Wielu długo czekało na ten dzień. Pielgrzymki zmierzały do Rzymu już od jakiegoś czasu. To właśnie dziś na ołtarze zostaną wyniesieni dwaj wielcy papieże – Jan XXIII i Jan Paweł II.

Foto: Wikimedia Commons.
Foto: Wikimedia Commons.

O Janie Pawle II, papieżu Polaku, nie trzeba chyba więcej pisać. Wszyscy już wiele sie nasłuchaliśmy, naczytaliśmy i naoglądalismy o jego życiu. Można wspomnieć to, że obaj papieże spotkali się przynajmniej raz, ale być może nie tylko. Jedyne oficjalne spotkanie odbyło się w 1962 roku – było to spotkanie Ojca Świętego z biskupami i kardynałami z Polski w którym uczestniczył m.in. ówczesny biskup pomocniczy z Krakowa Karol Wojtyła. Później obaj papieże mogli się spotkać podczas Soboru Watykańskiego II.

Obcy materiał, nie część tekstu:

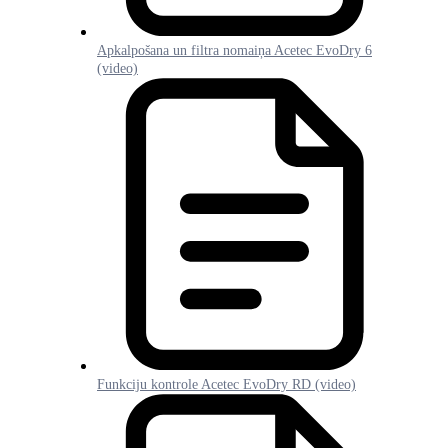
Apkalpošana un filtra nomaiņa Acetec EvoDry 6
(video)
Funkciju kontrole Acetec EvoDry RD (video)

O Janie XXIII wiemy już mniej. Pochodził z biednej, wiejskiej rodziny z południa Włoch. W styczniu 1921 roku Papież Benedykt XV mianował go prefektem Towarzystwa Rozkrzewiania Wiary we Włoszech. W kwietniu tego samego roku objął również funkcję prałata Domu Papieskiego. Od 1925 do 1934 posługiwał w Bułgarii – do 1931 jako wizytator apostolski, a potem jako delegat apostolski w tym kraju. Później był jeszcze m.in. delegatem apostolskim w Turcji i Grecji, czy nuncjuszem apostolskim we Francji. Był nazywany  „dobrym papieżem Janem”, „Janem Uśmiechniętym” i „Janem Pokornym”. W 1962 magazyn „Time” wybrał Jana XXIII człowiekiem roku. Był pierwszym papieżem od 1870 roku, który odbył oficjalne spotkania poza Watykanem – w szpitalu i… w więzieniu.

Tymczasem na placu św. Piotra na Mszę Św. kanonizacyjną czekają już tłumy wiernych. Setki osób od sobotniego wieczora koczowały na ulicach prowadzących do Watykanu. Wszystko po to, by o świcie móc zająć jak najlepsze miejsca na placu. Szacuje się, że w dzisiejszej kanonizacji może wziąć od 500 tyś. do miliona osób.